Tomorrow morning at 4am I fly to Bangalore and my yoga retreat. I am not travelling with the wife of the Swiss ambassador this time so have taken the precaution of upgrading myself for a cost of around 100 euros. This is not something I would normally do, but my husband told me to. And as I am a very obedient wife I followed his instructions. So although flying at that hour is terrible; it is made a lot less terrible by the thought that I will be in sitting in the part of the plane I normally only look longingly at.

Tomorrow I start in earnest on finishing the novel. I have worked out that if I want to finish it while I am there I need to write 5,000 words a day. Between sleeping, yoga, chanting and chatting to my friend Carla this may prove tough, but I will do as much as I can.

As I now live a life with no expectations (yeah, right…) I am not expecting anything at all from my trip. I will just go with a Zen attitude and accept whatever I find. Except for the business class flight and lounge of course – that had better be damn good. But if it’s not I can always blame Rupert….

Copyright: Helena Frith Powell 2010

Abu Dhabi, blog -->

Vote for me please…..

Heaven knows what this means but I don’t want to be number 100, so please can you vote for me and ensure that I get to at least number 99….
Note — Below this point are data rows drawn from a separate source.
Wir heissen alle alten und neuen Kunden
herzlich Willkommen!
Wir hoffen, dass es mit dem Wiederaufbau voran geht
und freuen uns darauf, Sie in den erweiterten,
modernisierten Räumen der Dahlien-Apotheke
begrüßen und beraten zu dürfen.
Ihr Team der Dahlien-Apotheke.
Here is the link and then you have to click on HOT 100 and ‘click here to nominate’.

www.ahlanlive.com/18417-2010-hot-100?img=97220

Meanwhile the really big news here is that out of three goldfish bought 10 days ago, two died today. What can be the reason? Poisoning? Boredom? Overfeeding? Lack of attention?

Typically Olivia’s is the sole survivor; just like Sushi Sam who is swimming about in a cow trough in the Savoie with his friend Sausage John despite a kidnap attempt and below-freezing temperatures.

He would win the Top 100 goldfish award, that’s for sure.